The Ethan Hawke we all know and love really came into full focus in 1994, with the release of Reality Bites. More than any other film, it quickly became an ode to Generation X, a sardonic tale of post-college ennui amongst a group of twentysomethings. Hawke, as layabout Troy Dyer, was the philosophically nihilistic face of the grunge movement, forever rebelling against the man and insisting on just “riding his own melt.” Looking back at the film, Troy is really just a huge jerk who needs to grow up, but I think the reason Reality Bites hit the zeitgeist and has sustained a nice following is that Troy’s cynicism never felt like a pose. Hawke’s portrayal was authentic and turned Troy into a guy you really did kind of think was cool and smart and wanted to root for, even if he was sometimes a douchebag.
Instead of capitalizing on this newfound stardom by trying to attach himself to the next big blockbuster, Hawke followed up Reality Bites with a movie about two people walking and talking, which would cement his street cred. Before Sunrise and its two sequels are arguably the most acclaimed and beloved works he’s ever been involved with – extraordinarily heartfelt and complex examinations of the relationship between two people at different moments in their lives. Aside from doing some of the most naturalistic acting of his career, he would also become involved in the writing processes of the series, earning screenwriting Oscar nominations alongside his co-writers. Of course, Before Sunrise also began an ongoing friendship and collaboration with outlaw filmmaker Richard Linklater, which would see them working together on numerous other films, including the searing one-room drama Tape and this year’s highly anticipated coming-of-age saga Boyhood.
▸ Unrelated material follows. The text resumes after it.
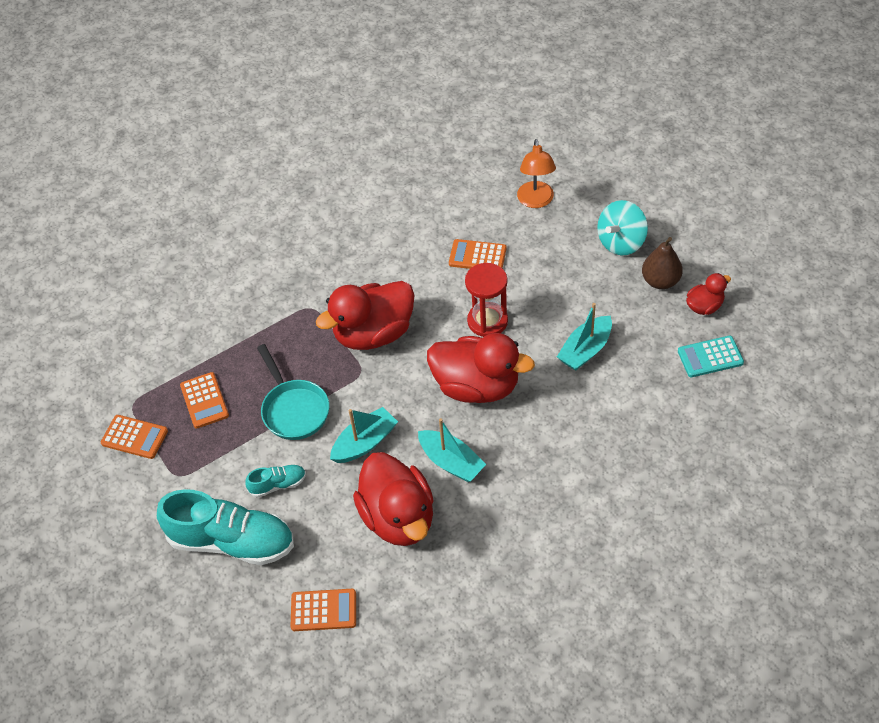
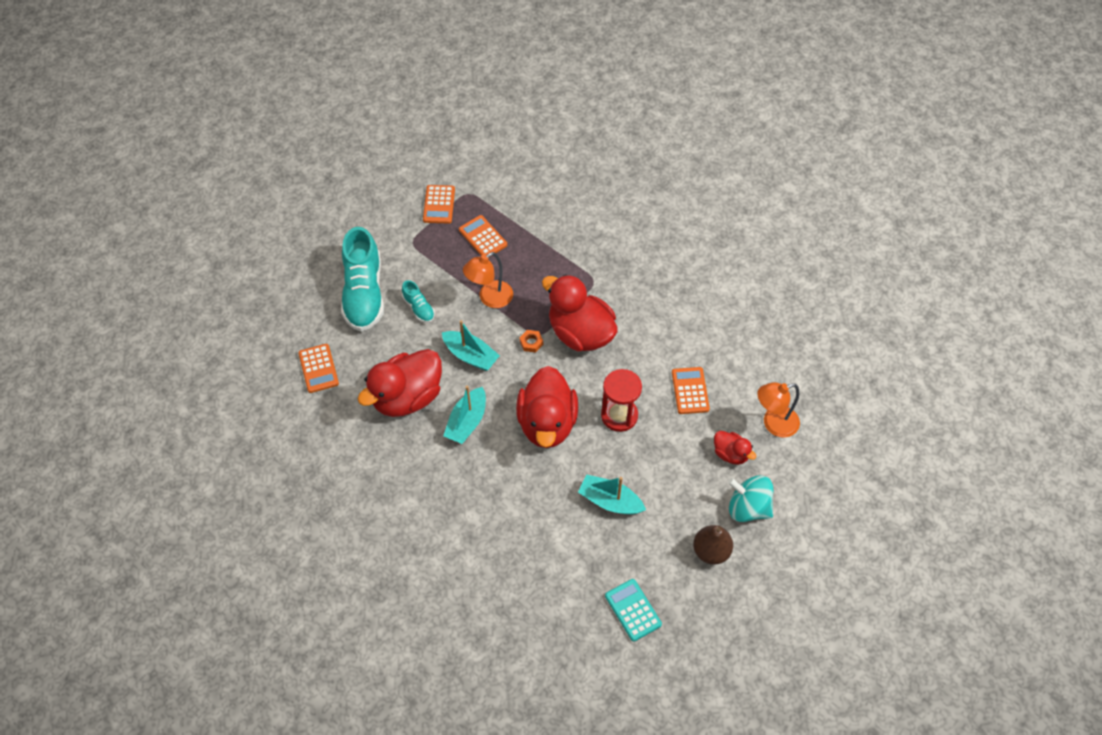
camera: 70 degrees right, 5 degrees up
orange calculator [180,372,229,429] -> orange calculator turned 90 degrees clockwise [459,215,507,256]
turquoise pan [257,344,329,440] -> orange lamp [463,252,513,308]
red duck [686,273,731,315] -> red duck moved to [714,431,756,465]
none -> orange nut [519,330,543,352]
As the ‘90s wore on, the highest-budgeted movie he appeared in also turned out to be one of the smartest. Gattaca is by far one of the best science fiction films of the decade, a meticulously moody thriller about a near future where only people with perfect genetics are allowed to thrive. Hawke, playing a sickly, genetically inferior man who manages to trick authorities so he can achieve his dream of space travel, plays his character’s duality amazingly, making us sweat as he’s constantly backed into corners. Niccol’s refusal to adhere to the conventions of Hollywood sci-fi ensured that Gattaca didn’t fare so well at the box office upon its initial release but it has deservedly earned a rabid cult following since, and Hawke would reteam with Niccol for the excellent arms-dealer thriller Lord of War several years later.
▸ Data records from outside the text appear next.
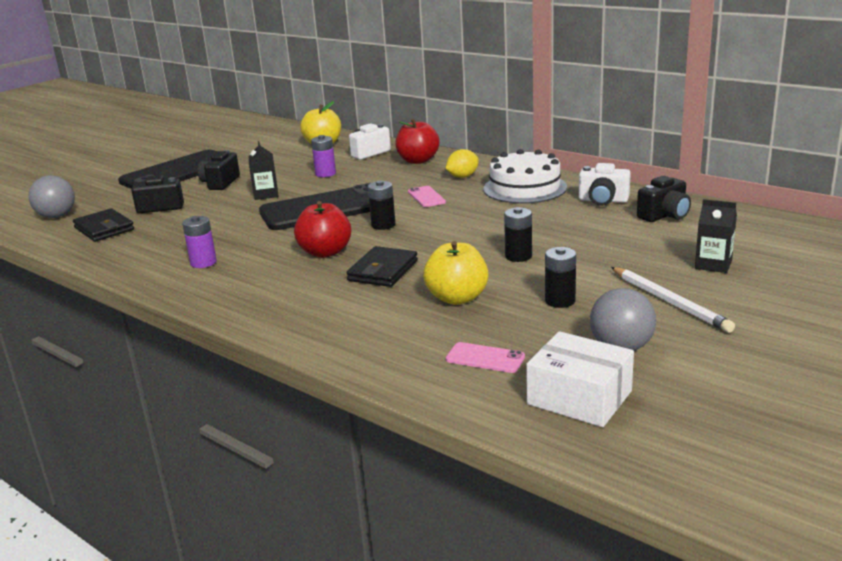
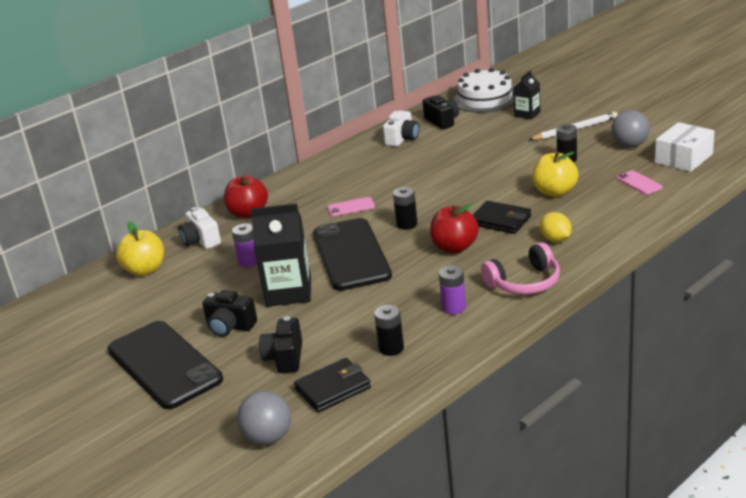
camera: 80 degrees left, 5 degrees up
black carton [249,141,279,200] -> black carton [250,203,311,307], size x1.78
yellow lemon [446,149,479,178] -> yellow lemon moved to [540,212,571,242]
pink phone [446,342,525,373] -> pink phone turned 60 degrees counterclockwise [617,170,663,195]
white cake [483,149,567,204] -> white cake moved to [454,68,514,113]
black battery [504,207,532,262] -> black battery moved to [374,305,404,356]
none -> pink headphones [481,242,560,294]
Since the new century started, Hawke has continually shuffled his deck to keep things fresh. He received his only acting Oscar nomination for Training Day, in which he gives an intense performance despite the fact that audiences generally see it as the Denzel show. He would reteam later with director Antoine Fuqua in the underrated Brooklyn’s Finest, playing a cop who must turn corrupt in order to provide for his family. He proved his chops to Sidney Lumet in the grand Shakespearean tragedy of Before the Devil Knows You’re Dead and took a trip into the surreal in Pawel Pawlikowski’s strangely engrossing The Woman in the Fifth. There are just too many career highlights to mention here.
Even when he has engaged in trashier fare, it never feels like he’s selling out. In movies like the ludicrously entertaining serial killer flick Taking Lives or more recent B-movie fare like Sinister, The Purge, or Getaway, he doesn’t phone in his performances. It just seems like he’s having fun.
I’m sure even Troy Dyer could respect that.